**Task:** I'd like an exact copy of only the lines from the start of the listing below through the line that holds "width:992px; height:797px; position:relative;". Please keep the pictures out.

START Recorded information

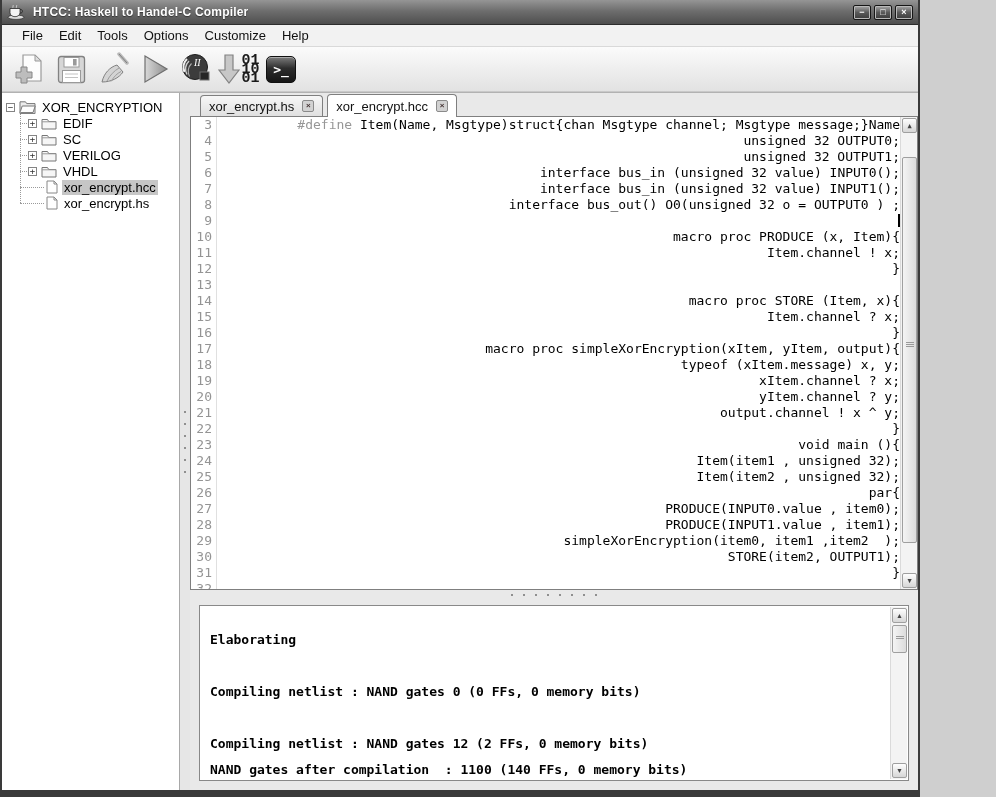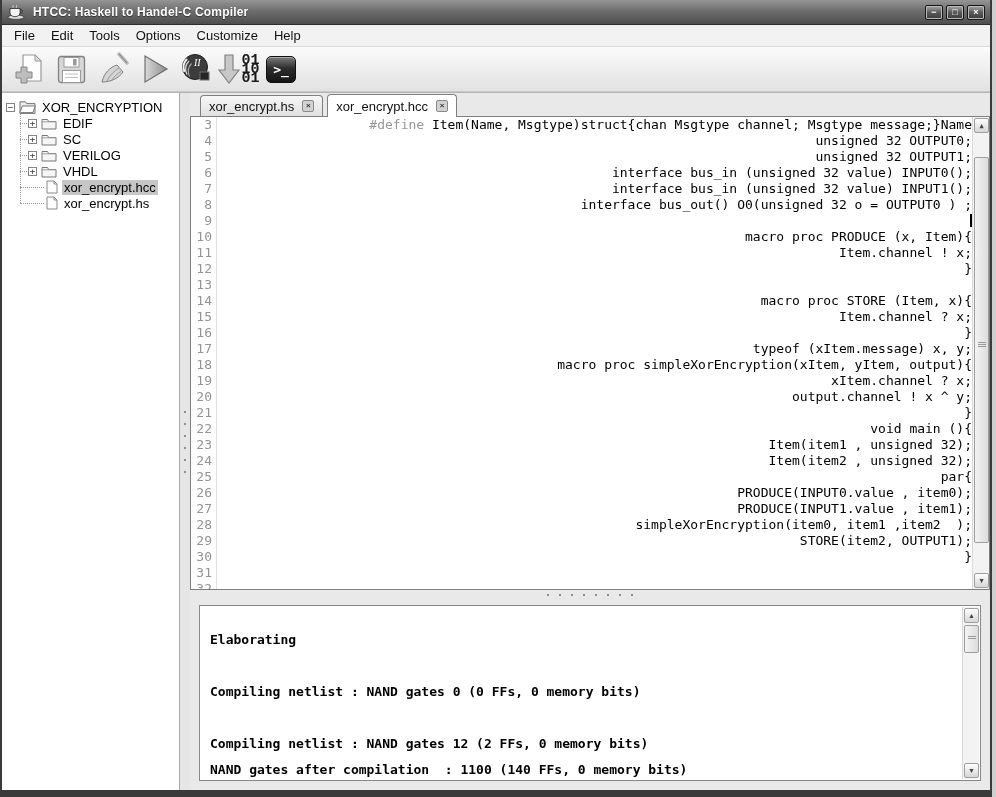--- a/index.html
+++ b/index.html
@@ -1,38 +1,38 @@
 <!DOCTYPE html>
 <html><head>
 <meta charset="utf-8">
 <style>
   * { margin:0; padding:0; box-sizing:border-box; }
   html,body { background:#cfcfcf; }
   .window{
-    width:992px; height:797px; position:relative;
+    width:920px; height:797px; position:relative;
     display:flex; flex-direction:column;
     border-left:2px solid #3a3a3a; border-right:2px solid #3a3a3a; border-bottom:7px solid #3a3a3a;
     background:#e9e9e9; font-family:"Liberation Sans", sans-serif; overflow:hidden;
   }
   
   .titlebar{
     height:25px; flex:0 0 25px; display:flex; align-items:center; padding:0 5px;
     background:linear-gradient(#959595,#6e6e6e 45%,#4e4e4e);
     border-bottom:1px solid #2d2d2d;
   }
   .title-text{ color:#fff; font-size:12px; font-weight:bold; margin-left:6px; text-shadow:0 1px 1px #333; letter-spacing:.2px; }
   .title-spacer{ flex:1; }
   .win-btn{
     width:18px; height:15px; margin-left:3px; border:1px solid #161616; border-radius:2px;
     background:linear-gradient(#a8a8a8,#5a5a5a 50%,#3c3c3c);
     box-shadow:inset 0 0 0 1px #b9b9b9;
     color:#fff; font-size:9px; font-weight:bold; text-align:center; line-height:13px; cursor:default;
   }
   
-  .menubar{ height:22px; flex:0 0 22px; background:#f2f2f2; border-bottom:1px solid #d9d9d9; display:flex; align-items:center; padding-left:4px; }
+  .menubar{ height:22px; flex:0 0 22px; background:#f2f2f2; border-bottom:1px solid #d9d9d9; display:flex; align-items:center; padding-left:12px; }
   .menu-item{ font-size:13px; color:#111; padding:2px 8px; }
   
   .toolbar{ height:45px; flex:0 0 45px; background:linear-gradient(#fbfbfb,#e2e2e2); border-bottom:1px solid #c9c9c9; display:flex; align-items:center; padding-left:6px; }
   .tool-btn{ width:42px; height:40px; display:flex; align-items:center; justify-content:center; position:relative; }
   .bin-wrap{ display:flex; align-items:center; gap:1px; }
   .bin-digits{ display:flex; flex-direction:column; font-family:Liberation Mono, monospace; font-size:15px; font-weight:bold; line-height:9px; color:#1a1a1a; }
   .term-icon{
     width:30px; height:27px; border-radius:5px; border:1px solid #101010;
     background:linear-gradient(#7c7c7c,#2d2d2d 45%,#161616);
     box-shadow:inset 0 1px 0 #aaa;
@@ -320,23 +320,24 @@
             <div class="code-line"><span class="code-text">interface bus_in (unsigned 32 value) INPUT1();</span></div>
             <div class="code-line"><span class="code-text">interface bus_out() O0(unsigned 32 o = OUTPUT0 ) ;</span></div>
             <div class="code-line"><span class="caret"></span><span class="code-text"></span></div>
             <div class="code-line"><span class="code-text"> macro proc PRODUCE (x, Item){</span></div>
             <div class="code-line"><span class="code-text">     Item.channel ! x;</span></div>
             <div class="code-line"><span class="code-text">}</span></div>
             <div class="code-line"><span class="code-text"></span></div>
             <div class="code-line"><span class="code-text"> macro proc STORE (Item, x){</span></div>
             <div class="code-line"><span class="code-text">     Item.channel ? x;</span></div>
             <div class="code-line"><span class="code-text">}</span></div>
+            <div class="code-line"><span class="code-text">macro proc simpleXorEncryption(xItem, yItem, output){</span></div>
             <div class="code-line"><span class="code-text">     typeof (xItem.message) x, y;</span></div>
-            <div class="code-line"><span class="code-text">macro proc simpleXorEncryption(xItem, yItem, output){</span></div>
             <div class="code-line"><span class="code-text">     xItem.channel ? x;</span></div>
+            <div class="code-line"><span class="code-text">     yItem.channel ? y;</span></div>
             <div class="code-line"><span class="code-text">     output.channel ! x ^ y;</span></div>
             <div class="code-line"><span class="code-text">}</span></div>
             <div class="code-line"><span class="code-text">void main (){</span></div>
             <div class="code-line"><span class="code-text">     Item(item1 , unsigned 32);</span></div>
             <div class="code-line"><span class="code-text">     Item(item2 , unsigned 32);</span></div>
             <div class="code-line"><span class="code-text">     par{</span></div>
             <div class="code-line"><span class="code-text">      PRODUCE(INPUT0.value , item0);</span></div>
             <div class="code-line"><span class="code-text">      PRODUCE(INPUT1.value , item1);</span></div>
             <div class="code-line"><span class="code-text">      simpleXorEncryption(item0, item1 ,item2  );</span></div>
             <div class="code-line"><span class="code-text">      STORE(item2, OUTPUT1);</span></div>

END Recorded information

**Written response:**
--- a/index.html
+++ b/index.html
@@ -1,38 +1,38 @@
 <!DOCTYPE html>
 <html><head>
 <meta charset="utf-8">
 <style>
   * { margin:0; padding:0; box-sizing:border-box; }
   html,body { background:#cfcfcf; }
   .window{
-    width:992px; height:797px; position:relative;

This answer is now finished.